On 13 September 2024, the Full Bench of the Fair Work Commission (FWC) ruled on the jurisdictional scope of the FWC to deal with disputes under section 240 of the Fair Work Act 2009 (Cth) (FW Act) in Qube Ports Pty Ltd v Construction, Forestry, Maritime, Mining and Energy Union[1].
The decision sheds light on what the FWC will deem to be a dispute “about the agreement” for the purposes of section 240, and when it can be said that those parties are “unable to resolve the dispute”.
Defining Disputes: what does section 240 cover?
Section 240 of the FW Act allows bargaining representatives to apply to the FWC to deal with disputes about proposed enterprise agreements if they are unable to resolve the dispute themselves. Relevantly, section 240 gives the FWC jurisdiction to deal with a dispute “about the agreement”.
This naturally raises the question: what constitutes a dispute “about the agreement”? Until now, there has been a lack of clear authority which has considered this question.
What did the Full Bench have to say?
Qube Ports was engaged in bargaining for 19 proposed enterprise agreements, covering its stevedoring employees at various port facilities across Australia. Qube Ports insisted on a port-by-port bargaining method, which the union (MUA) argued was inefficient and costly. The MUA sought a unified approach to discuss common terms before addressing port-specific issues.
The MUA made an application to the FWC under section 240 of the FW Act, seeking assistance in resolving the dispute. At first instance, Deputy President Slevin held that the FWC had jurisdiction to hear the matter. Qube Ports appealed to the Full Bench of the FWC.
On appeal, Qube Ports contended that the FWC lacked the jurisdiction to deal with the dispute, because it was about the bargaining process, rather than the content of the proposed agreements. Additionally, Qube Ports asserted that the parties had not demonstrated that they were “unable to resolve the dispute”, a prerequisite to enliven the FWC’s jurisdiction under section 240.
The central issue before the FWC was whether the dispute was a dispute “about the agreement”. Qube Ports argued for a narrow interpretation that only disputes concerning the substantive content of an agreement, not the bargaining process, should be considered.
The FWC rejected the narrow interpretation advanced by Qube Ports, affirming that a dispute about the manner in which bargaining is conducted is indeed a dispute “about the agreement”. The FWC emphasised that the purpose of section 240 is to facilitate good faith bargaining and the making of enterprise agreements, which includes resolving procedural disputes that could impede the bargaining progress.

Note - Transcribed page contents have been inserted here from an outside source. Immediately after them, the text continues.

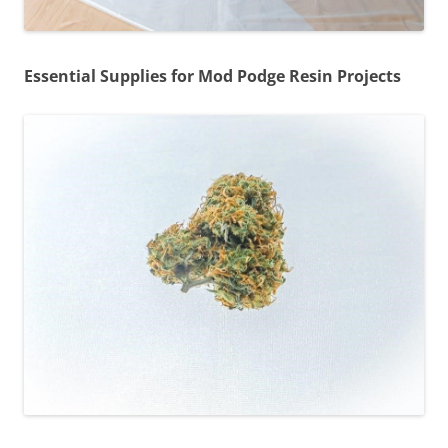
Essential Supplies for Mod Podge Resin Projects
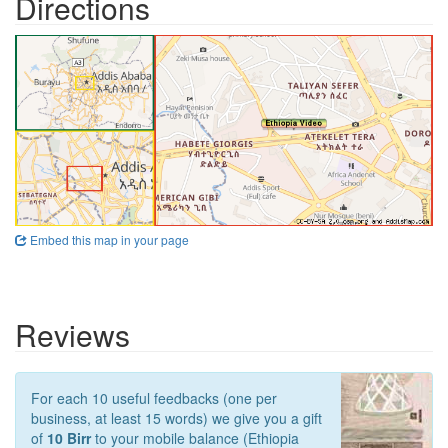
Directions
Embed this map in your page
Reviews
For each 10 useful feedbacks (one per
business, at least 15 words) we give you a gift
of
10 Birr
to your mobile balance (Ethiopia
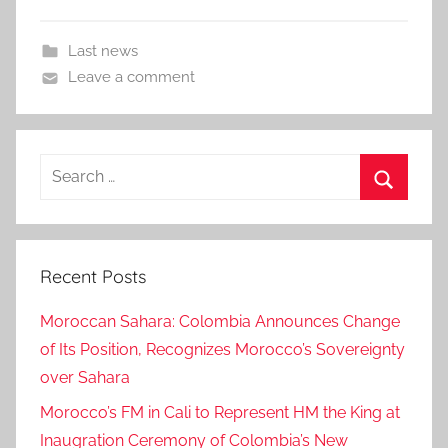
Last news
Leave a comment
Search
for:
Search
Recent Posts
Moroccan Sahara: Colombia Announces Change
of Its Position, Recognizes Morocco’s Sovereignty
over Sahara
Morocco’s FM in Cali to Represent HM the King at
Inaugration Ceremony of Colombia’s New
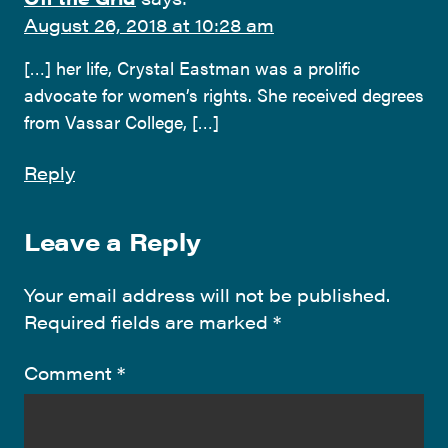
August 26, 2018 at 10:28 am
[…] her life, Crystal Eastman was a prolific
advocate for women’s rights. She received degrees
from Vassar College, […]
Reply
Leave a Reply
Your email address will not be published.
Required fields are marked
*
Comment
*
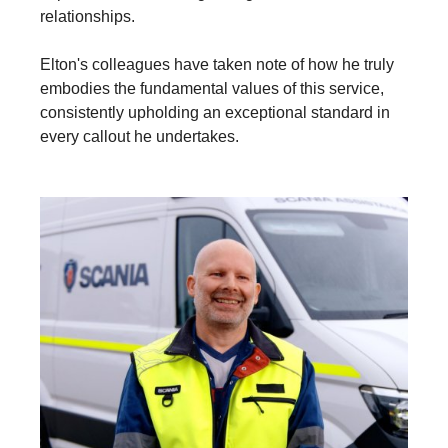
relationships.
Elton's colleagues have taken note of how he truly
embodies the fundamental values of this service,
consistently upholding an exceptional standard in
every callout he undertakes.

The FWC further observed that Qube Ports’ refusal to negotiate common terms collectively was a dispute about the agreement’s content, not just the bargaining process and that Qube Port’s refusal to negotiate was in breach of the good faith bargaining requirements under the FW Act.

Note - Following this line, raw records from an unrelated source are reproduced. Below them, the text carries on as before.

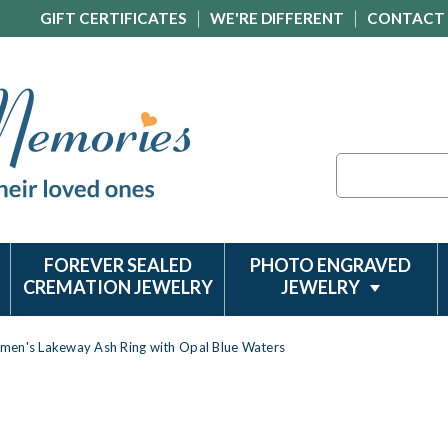
GIFT CERTIFICATES
WE'RE DIFFERENT
CONTACT
Search
FOREVER SEALED
PHOTO ENGRAVED
CREMATION JEWELRY
JEWELRY
men's Lakeway Ash Ring with Opal Blue Waters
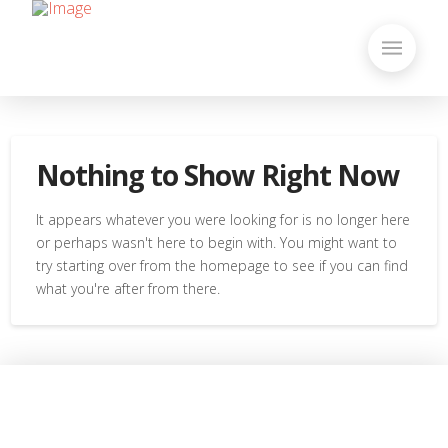
Nothing to Show Right Now
It appears whatever you were looking for is no longer here
or perhaps wasn't here to begin with. You might want to
try starting over from the homepage to see if you can find
what you're after from there.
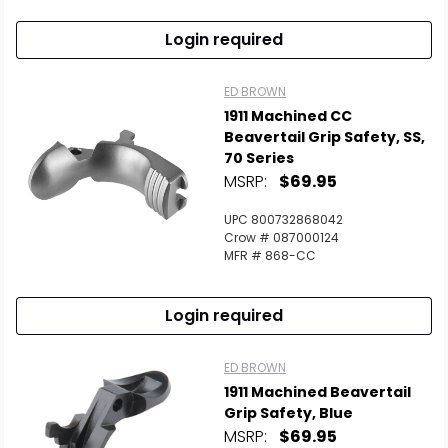
Login required
ED BROWN
1911 Machined CC
Beavertail Grip Safety, SS,
70 Series
MSRP:
$69.95
UPC 800732868042
Crow # 087000124
MFR # 868-CC
Login required
ED BROWN
1911 Machined Beavertail
Grip Safety, Blue
MSRP:
$69.95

On Qube Ports’ argument that the parties had not made sufficient efforts to resolve the dispute independently, the FWC found evidence to the contrary, noting that the parties had engaged in multiple bargaining meetings and correspondence without reaching a resolution. The FWC concluded that the requirement under section 240(1) was met, as the parties were unable to resolve the dispute at the time assistance was sought.
What’s the difference Between process and content?
The FWC distinguished between disputes about the bargaining process and the content of enterprise agreements. While Qube Ports argued the dispute was purely procedural, the FWC determined it was inherently linked to the agreement’s content, as the method of negotiation directly impacted the terms being discussed.
The evidence showed that Qube Ports’ insistence on port-by-port negotiations was driven by concerns about the applicability of the MUA’s claims to specific ports. This indicated that the dispute was not merely procedural but also related to the substantive content of the agreements.
Key takeaways for employers
Broad Interpretation of Section 240
The decision confirms that section 240 encompasses disputes about both the content and the process of bargaining.
Employers should be prepared for the possibility that disputes about the bargaining process, not just the content of agreements, can be brought before the FWC. This means that procedural disagreements, such as the method of bargaining, may be subject to the FWC’s intervention. However, it is important to note that the FWC can only make a recommendation and cannot arbitrate an outcome without the agreement of all parties.
Encouragement of Efficient Bargaining
By recognising procedural disputes as legitimate grounds for the FWC’s intervention, the decision encourages parties to make use of the section 240 process in complex negotiations involving multiple agreements and parties.
Employers will need to develop more comprehensive strategies to address both procedural and substantive differences in bargaining and consider where a section 240 application could be used as a strategic tool in negotiations.
Clarification of “Unable to Resolve”
The decision clarifies that demonstrating an “inability to resolve a dispute” does not require exhaustive efforts over an extended period. Instead, it is sufficient to show that the parties have made reasonable attempts to resolve the dispute without success.